The order denying benefits is vacated and the case remanded to the Board for further remand to an ALJ for action not inconsistent with this opinion.
VACATED IN PART AND REMANDED.
Clinical pneumoconiosis refers to the lung disease caused by fibrotic reaction of the lung tissue to inhaled dust, which is generally visible on chest x-ray films as opacities. Usery v. Turner-Elkhorn Mining Co., 428 U.S. 1, 7, 96 S.Ct. 2882, 2888-89, 49 L.Ed.2d 752 (1976). Legal pneumoconiosis refers to all lung diseases which meet the statutory or regulatory definition of being any lung disease which is significantly related to, or substantially aggravated by, dust exposure in coal mine employment. 20 C.F.R. Sec. 718.201. We further note that since neither party has sought review of the ALJ's findings that Hobbs has both clinical and legal pneumoconiosis, such findings should not be disturbed on remand. The same should be said of the finding that Hobbs is totally disabled, that is not contested and should not be relitigated on remand
If the ALJ finds a total pulmonary disability the law is that:
unrelated disabilities, no matter how severe, would not constitute "contrary probative evidence" tending to negate a concurrent finding of total pulmonary disability.
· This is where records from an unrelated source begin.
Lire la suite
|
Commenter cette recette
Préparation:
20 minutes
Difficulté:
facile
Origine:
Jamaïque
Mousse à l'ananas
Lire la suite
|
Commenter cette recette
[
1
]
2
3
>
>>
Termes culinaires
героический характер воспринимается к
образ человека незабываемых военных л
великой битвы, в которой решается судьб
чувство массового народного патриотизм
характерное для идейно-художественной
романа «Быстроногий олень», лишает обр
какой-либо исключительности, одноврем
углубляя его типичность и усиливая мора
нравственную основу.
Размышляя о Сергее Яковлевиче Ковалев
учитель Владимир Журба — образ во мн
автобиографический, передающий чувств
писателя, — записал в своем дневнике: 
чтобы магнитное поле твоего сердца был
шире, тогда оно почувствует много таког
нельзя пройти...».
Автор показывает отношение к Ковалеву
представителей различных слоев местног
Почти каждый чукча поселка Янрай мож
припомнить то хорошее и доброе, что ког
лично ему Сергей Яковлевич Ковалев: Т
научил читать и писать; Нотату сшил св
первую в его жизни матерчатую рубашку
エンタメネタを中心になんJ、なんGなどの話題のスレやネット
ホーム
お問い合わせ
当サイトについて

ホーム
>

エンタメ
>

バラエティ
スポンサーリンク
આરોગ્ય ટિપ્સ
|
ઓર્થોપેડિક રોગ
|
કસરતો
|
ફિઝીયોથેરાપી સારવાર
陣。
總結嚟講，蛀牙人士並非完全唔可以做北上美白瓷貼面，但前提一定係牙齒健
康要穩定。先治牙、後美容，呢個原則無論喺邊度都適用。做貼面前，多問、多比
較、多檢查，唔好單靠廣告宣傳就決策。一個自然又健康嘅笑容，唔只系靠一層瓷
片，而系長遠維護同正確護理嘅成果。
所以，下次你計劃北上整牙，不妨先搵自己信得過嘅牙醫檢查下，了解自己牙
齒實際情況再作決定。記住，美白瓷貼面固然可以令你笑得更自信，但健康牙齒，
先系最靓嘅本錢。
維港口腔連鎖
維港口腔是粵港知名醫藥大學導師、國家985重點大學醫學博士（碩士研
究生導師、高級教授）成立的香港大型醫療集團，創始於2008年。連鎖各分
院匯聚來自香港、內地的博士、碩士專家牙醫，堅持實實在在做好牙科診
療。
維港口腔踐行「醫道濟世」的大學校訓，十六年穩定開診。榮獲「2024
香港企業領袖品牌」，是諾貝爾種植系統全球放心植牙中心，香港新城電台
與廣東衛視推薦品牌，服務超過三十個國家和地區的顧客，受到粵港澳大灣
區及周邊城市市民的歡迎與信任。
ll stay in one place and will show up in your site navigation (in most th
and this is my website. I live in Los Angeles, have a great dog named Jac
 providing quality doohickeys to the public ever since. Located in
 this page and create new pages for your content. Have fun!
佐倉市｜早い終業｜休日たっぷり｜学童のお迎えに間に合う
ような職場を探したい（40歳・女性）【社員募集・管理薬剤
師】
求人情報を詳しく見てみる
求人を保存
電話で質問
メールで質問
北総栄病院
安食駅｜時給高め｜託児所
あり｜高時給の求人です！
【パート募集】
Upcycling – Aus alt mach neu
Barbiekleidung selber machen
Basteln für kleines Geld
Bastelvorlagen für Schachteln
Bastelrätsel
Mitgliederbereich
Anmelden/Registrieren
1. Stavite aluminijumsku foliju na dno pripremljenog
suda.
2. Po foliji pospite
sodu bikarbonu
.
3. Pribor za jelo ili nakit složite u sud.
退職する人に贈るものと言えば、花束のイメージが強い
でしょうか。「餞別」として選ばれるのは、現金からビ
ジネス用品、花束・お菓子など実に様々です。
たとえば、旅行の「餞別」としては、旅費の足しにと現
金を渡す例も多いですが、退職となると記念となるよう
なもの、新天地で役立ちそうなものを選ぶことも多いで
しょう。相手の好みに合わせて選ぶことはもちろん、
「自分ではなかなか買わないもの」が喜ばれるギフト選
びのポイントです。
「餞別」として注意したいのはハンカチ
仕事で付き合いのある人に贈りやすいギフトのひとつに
And once a total pulmonary disability is established, such unrelated disabilities obviously are irrelevant to the causation of the pulmonary disability. So long as total pulmonary disability is properly established, a claimant is not disqualified simply because he also suffers from other debilitating or disabling conditions.
Lollar v. Alabama By-Products Corp., 893 F.2d 1258, 1267 n. 16 (11th Cir.1990) (emphasis in original).